L’UEFA a surtout insisté sur deux points : la proposition aurait été préparée en secret et la Coupe du monde ne devrait pas devenir un actif à monnayer.
Pourquoi le dossier inquiète autant
Le conflit dépasse largement une simple dispute administrative. L’UEFA représente plusieurs des marchés les plus riches du soccer mondial, dont la Premier League, la Liga et la Serie A. Quand l’Europe, l’Asie et l’Amérique du Nord parlent d’une seule voix, la FIFA se retrouve devant une opposition très lourde.
La déclaration de la CONCACAF ajoute de la pression, même sans menace formelle de boycott. Dans ce contexte, Infantino doit composer avec des fédérations qui ne contestent pas seulement le fond du projet, mais aussi la méthode employée.
Un climat de plus en plus tendu
La FIFA a répliqué en disant que des reportages médiatiques inexacts avaient brouillé le processus de consultation. L’organisation affirme vouloir poursuivre son plan malgré la tempête.
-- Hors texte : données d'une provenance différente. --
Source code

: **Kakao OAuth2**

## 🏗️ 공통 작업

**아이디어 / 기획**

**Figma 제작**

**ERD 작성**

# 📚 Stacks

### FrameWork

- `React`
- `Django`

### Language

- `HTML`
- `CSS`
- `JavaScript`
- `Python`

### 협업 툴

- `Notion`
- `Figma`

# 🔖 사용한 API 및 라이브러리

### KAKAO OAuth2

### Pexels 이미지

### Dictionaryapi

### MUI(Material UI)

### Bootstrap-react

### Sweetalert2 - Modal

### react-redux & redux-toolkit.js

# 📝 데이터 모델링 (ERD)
Mais vendredi, la situation s’est compliquée davantage avec la démission de Carlos Cordeiro, l’un des principaux conseillers d’Infantino. Son départ donne l’image d’une fracture qui dépasse désormais les critiques publiques.
Voici les prochains points de rupture à surveiller :
- la date limite du 19 septembre pour rallier les membres;
- la Coupe du monde féminine U-20 en Pologne, qui servira de premier test;
- la course à la présidence de la FIFA, où Infantino vise un autre mandat jusqu’en 2031.
Ce que la suite pourrait changer
Avant cette crise, Infantino semblait en bonne position pour être réélu sans opposition en mars à Rabat. Après cette semaine de tensions, cette perspective paraît beaucoup moins solide.
Si l’UEFA maintient sa ligne dure et que d’autres confédérations s’alignent, la FIFA devra soit reculer, soit accepter un affrontement politique qui pourrait marquer durablement la gouvernance du soccer mondial.